Anyone Can Manipulate, Top Sales Producers Sell
In delivering keynote presentations on sales and in helping average salespeople develop their full potential to become top sales producers, I call upon my experience and passion. When I was in the insurance and financial services industry, I was determined to have the single-minded vision to go from a being a novice sales professional to a member of the Million Dollar Round Table. What’s more, I did it within five years.
Despite my top-producing sales success, I wanted more. I wanted to speak, motivate and mentor others. If I could have the determination to rise from my chair and achieve victory over my obstacles, so can you.
Stop Wasting Your Time
Permit me for being blunt, but if you want to be a top producing salesperson, stop wasting your time. Not all that long ago, they were preaching that in order to successfully sell, you had to earn the trust and respect of every prospect. While I would never think of being rude or disrespectful, I agree with what Jacque Werth said in his article, High Probability Selling:
“Most salespeople believe that their primary function is to persuade prospects to buy their products and services. Therefore, they utilize manipulative persuasion tactics, which most prospects resent.”
Manipulation creates sales resistance and results in low closing rates. Prospects may chomp the doughnuts you bring, but they won’t buy. I’d go further and suggest that many salespeople waste their time on people who have no intention of buying at all.
In fact, I would go even further and suggest that many salespeople fail to correctly prospect or to cultivate the customers who will potentially buy from them. This often leads to disappointment where a salesperson might say, “I thought we were friends, and in the end, I was told they couldn’t buy from me.

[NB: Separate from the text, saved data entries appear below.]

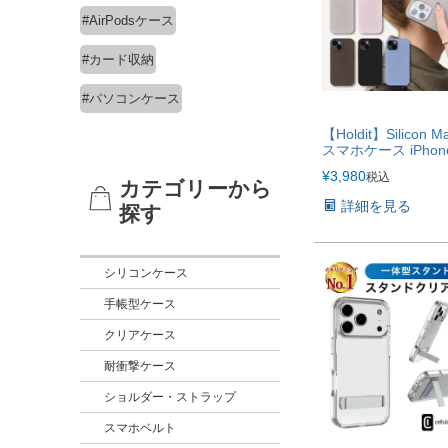
#AirPodsケース
#カード収納
#パソコンケース
【Holdit】Silicon M
スマホケース iPho
マグセーフ くすみ
¥
3,980
税込
衝撃吸収
カテゴリーから
詳細を見る
探す
シリコンケース
手帳型ケース
クリアケース
耐衝撃ケース
ショルダー・ストラップ
スマホベルト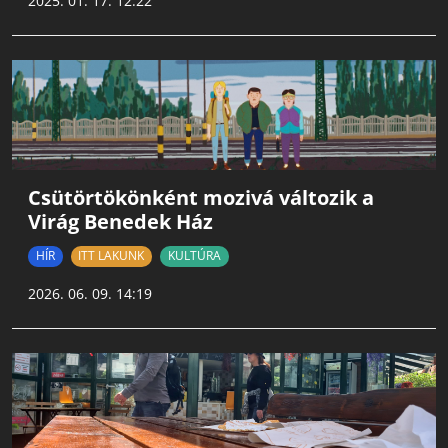
2025. 01. 17. 12:22
Csütörtökönként mozivá változik a
Virág Benedek Ház
HÍR
ITT LAKUNK
KULTÚRA
2026. 06. 09. 14:19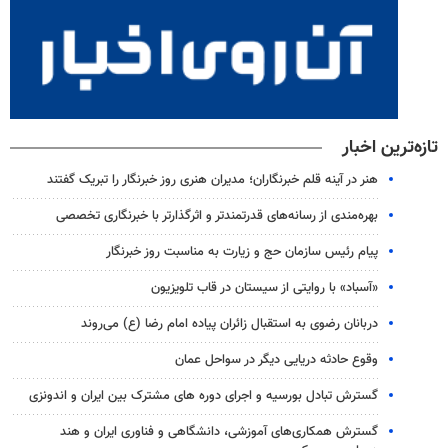
تازه‌ترین اخبار
هنر در آینه قلم خبرنگاران؛ مدیران هنری روز خبرنگار را تبریک گفتند
بهره‌مندی از رسانه‌های قدرتمندتر و اثرگذارتر با خبرنگاری تخصصی
پیام رئیس سازمان حج و زیارت به مناسبت روز خبرنگار
«آسباد» با روایتی از سیستان در قاب تلویزیون
دربانان رضوی به استقبال زائران پیاده امام رضا (ع) می‌روند
وقوع حادثه دریایی دیگر در سواحل عمان
گسترش تبادل بورسیه و اجرای دوره های مشترک بین ایران و اندونزی
گسترش همکاری‌های آموزشی، دانشگاهی و فناوری ایران و هند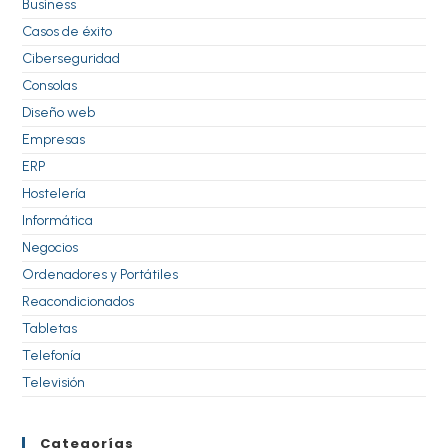
Business
Casos de éxito
Ciberseguridad
Consolas
Diseño web
Empresas
ERP
Hostelería
Informática
Negocios
Ordenadores y Portátiles
Reacondicionados
Tabletas
Telefonía
Televisión
Categorías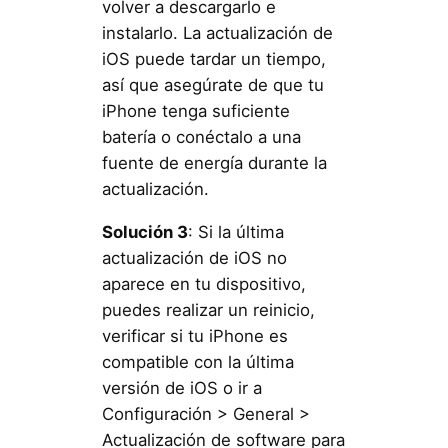
volver a descargarlo e
instalarlo. La actualización de
iOS puede tardar un tiempo,
así que asegúrate de que tu
iPhone tenga suficiente
batería o conéctalo a una
fuente de energía durante la
actualización.
Solución 3
: Si la última
actualización de iOS no
aparece en tu dispositivo,
puedes realizar un reinicio,
verificar si tu iPhone es
compatible con la última
versión de iOS o ir a
Configuración > General >
Actualización de software para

It was a waste of time.” Don’t blame the prospect in such cases, turn the spotlight on yourself.
You are Plenty Good Enough
It is not a matter of dressing for success or copying someone else’s style. Be yourself but understand self-discipline. Every top producer knows that there is absolutely nothing easy about sales which is why manipulation never works. It takes grit to develop the focus to get to the right prospects every day and to power through leads, calls and meetings. It is not a matter of developing a friendship with a prospect, though it sometimes happens, but learning your product, putting in the work, and being confident enough to start closing the sale the minute you walk through the door.

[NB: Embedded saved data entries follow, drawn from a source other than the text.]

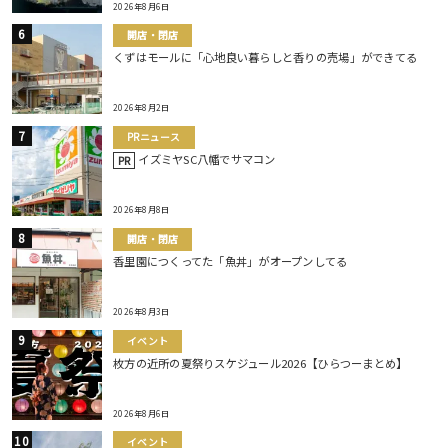
2026年8月6日
開店・閉店
くずはモールに「心地良い暮らしと香りの売場」ができてる
2026年8月2日
PRニュース
イズミヤSC八幡でサマコン
PR
2026年8月8日
開店・閉店
香里園につくってた「魚丼」がオープンしてる
2026年8月3日
イベント
枚方の近所の夏祭りスケジュール2026【ひらつーまとめ】
2026年8月6日
イベント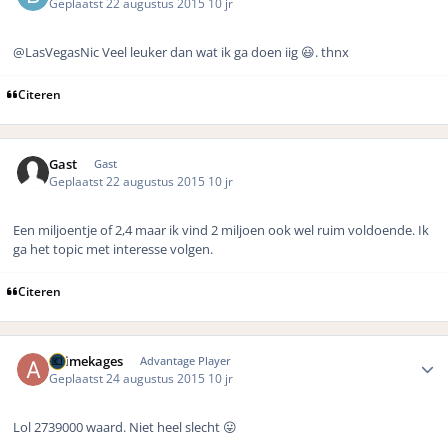
Geplaatst
22 augustus 2015
10 jr
@LasVegasNic Veel leuker dan wat ik ga doen iig 😃. thnx
Citeren
Gast
Gast
Geplaatst
22 augustus 2015
10 jr
Een miljoentje of 2,4 maar ik vind 2 miljoen ook wel ruim voldoende. Ik
ga het topic met interesse volgen.
Citeren
Author stats
animekages
Advantage Player
Geplaatst
24 augustus 2015
10 jr
Lol 2739000 waard. Niet heel slecht 😛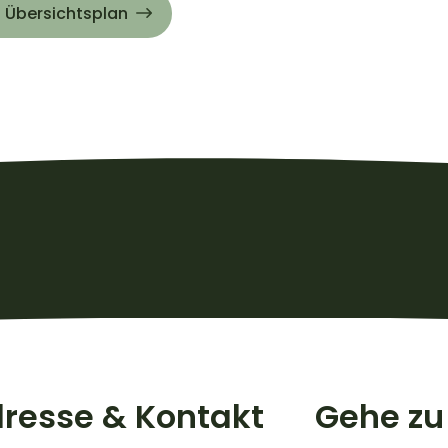
 Übersichtsplan
resse & Kontakt
Gehe zu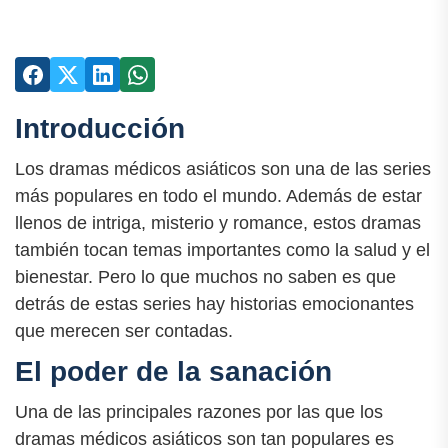
Introducción
Los dramas médicos asiáticos son una de las series
más populares en todo el mundo. Además de estar
llenos de intriga, misterio y romance, estos dramas
también tocan temas importantes como la salud y el
bienestar. Pero lo que muchos no saben es que
detrás de estas series hay historias emocionantes
que merecen ser contadas.
El poder de la sanación
Una de las principales razones por las que los
dramas médicos asiáticos son tan populares es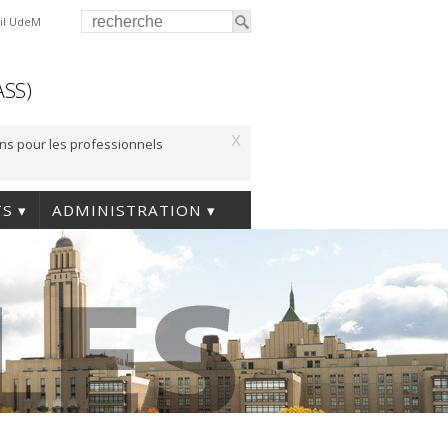
il UdeM
ASS)
x
ons pour les professionnels
TS
ADMINISTRATION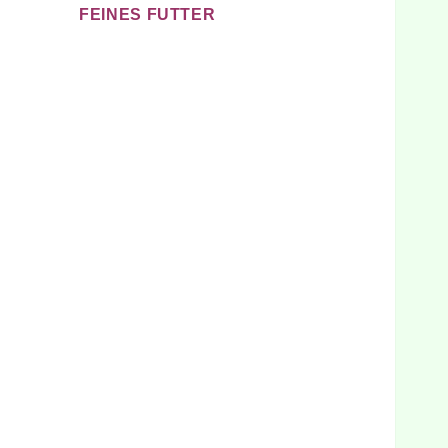
FEINES FUTTER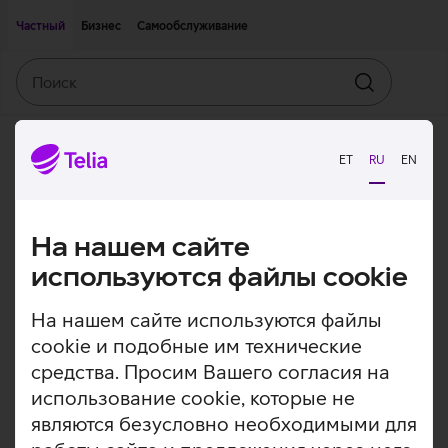
Двигаться дальше к основному контенту
Доступность
Частный
Бизнес
Самообслуживание
Поиск
Искать
ET
RU
EN
На нашем сайте
используются файлы cookie
На нашем сайте используются файлы
cookie и подобные им технические
средства. Просим Вашего согласия на
использование cookie, которые не
являются безусловно необходимыми для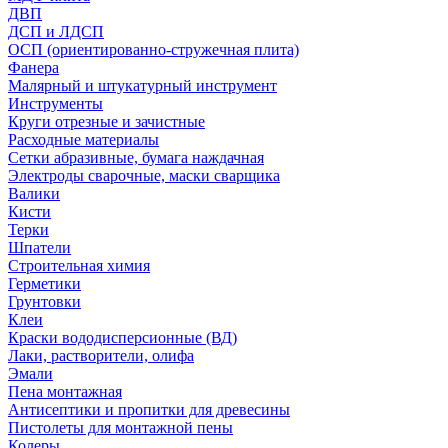
ДВП
ДСП и ЛДСП
ОСП (ориентированно-стружечная плита)
Фанера
Малярный и штукатурный инструмент
Инструменты
Круги отрезные и зачистные
Расходные материалы
Сетки абразивные, бумага наждачная
Электроды сварочные, маски сварщика
Валики
Кисти
Терки
Шпатели
Строительная химия
Герметики
Грунтовки
Клеи
Краски вододисперсионные (ВД)
Лаки, растворители, олифа
Эмали
Пена монтажная
Антисептики и пропитки для древесины
Пистолеты для монтажной пены
Колеры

When I was in a hospital bed battling with quadriplegia, my toughest customer was myself. I had to convince myself that I had the ability to overcome the adversity that was in front of me, then I had to convince the medical team of what I could do to exceed their expectations.

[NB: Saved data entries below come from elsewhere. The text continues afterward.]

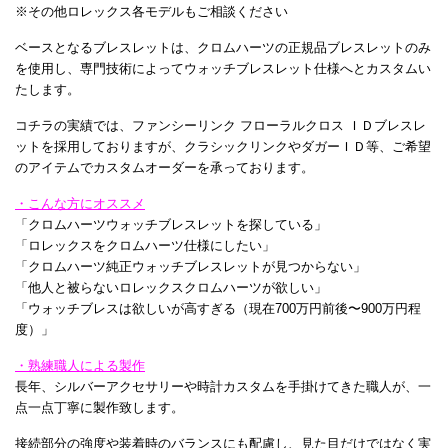
※その他ロレックス各モデルもご相談ください
ベースとなるブレスレットは、クロムハーツの正規品ブレスレットのみ
を使用し、専門技術によってウォッチブレスレット仕様へとカスタムい
たします。
コチラの実績では、ファンシーリンク フローラルクロス ＩＤブレスレ
ットを採用しておりますが、クラシックリンクやダガーＩＤ等、ご希望
のアイテムでカスタムオーダーを承っております。
・こんな方にオススメ
「クロムハーツウォッチブレスレットを探している」
「ロレックスをクロムハーツ仕様にしたい」
「クロムハーツ純正ウォッチブレスレットが見つからない」
「他人と被らないロレックスクロムハーツが欲しい」
「ウォッチブレスは欲しいが高すぎる（現在700万円前後〜900万円程
度）」
・熟練職人による製作
長年、シルバーアクセサリーや時計カスタムを手掛けてきた職人が、一
点一点丁寧に製作致します。
接続部分の強度や装着時のバランスにも配慮し、見た目だけではなく実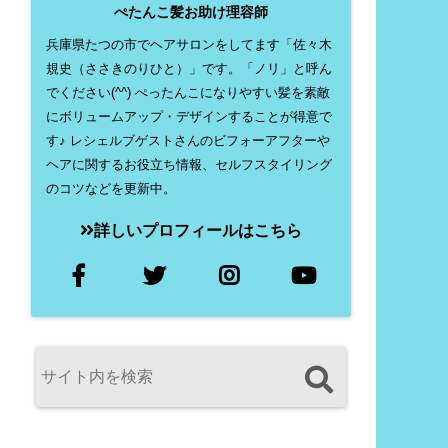
ぺたんこ髪お助け理容師
兵庫県たつの市でヘアサロンをしてます「佐々木
規史（ささきのりひと）」です。「ノリ」と呼ん
でください(^^) ぺったんこになりやすい髪を素敵
にボリュームアップ・デザインすることが得意で
す♪ レシェルブゲストさんのビフォーアフターや
ヘアに関するお役立ち情報、セルフスタイリング
のコツなどを更新中。
詳しいプロフィールはこちら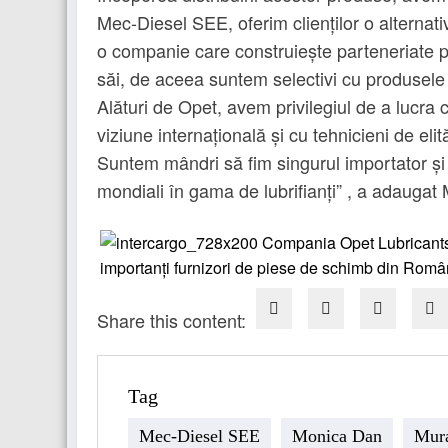
Mec-Diesel SEE, oferim clienților o alternati
o companie care construiește parteneriate pe t
săi, de aceea suntem selectivi cu produsele ș
Alături de Opet, avem privilegiul de a lucra 
viziune internațională și cu tehnicieni de eli
Suntem mândri să fim singurul importator și d
mondiali în gama de lubrifianți” , a adaugat
Share this content:
Tag
Mec-Diesel SEE
Monica Dan
Mura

Barry Farber, in his article for Inc. magazine entitled, 7 Reasons Sales Pros Fail, noted that salespeople who fail are typically unorganized, have negative attitudes and poor work ethics, and my “favorite,” don’t believe in themselves.
Salespeople who manipulate rather than sell, who are unorganized in how they seek out prospects, who develop a negative attitude during times when sales aren’t easy and who shy away from putting in the daily grind of selling, will fail. Don’t be one of them. Have the grit and determination to see the success of your efforts.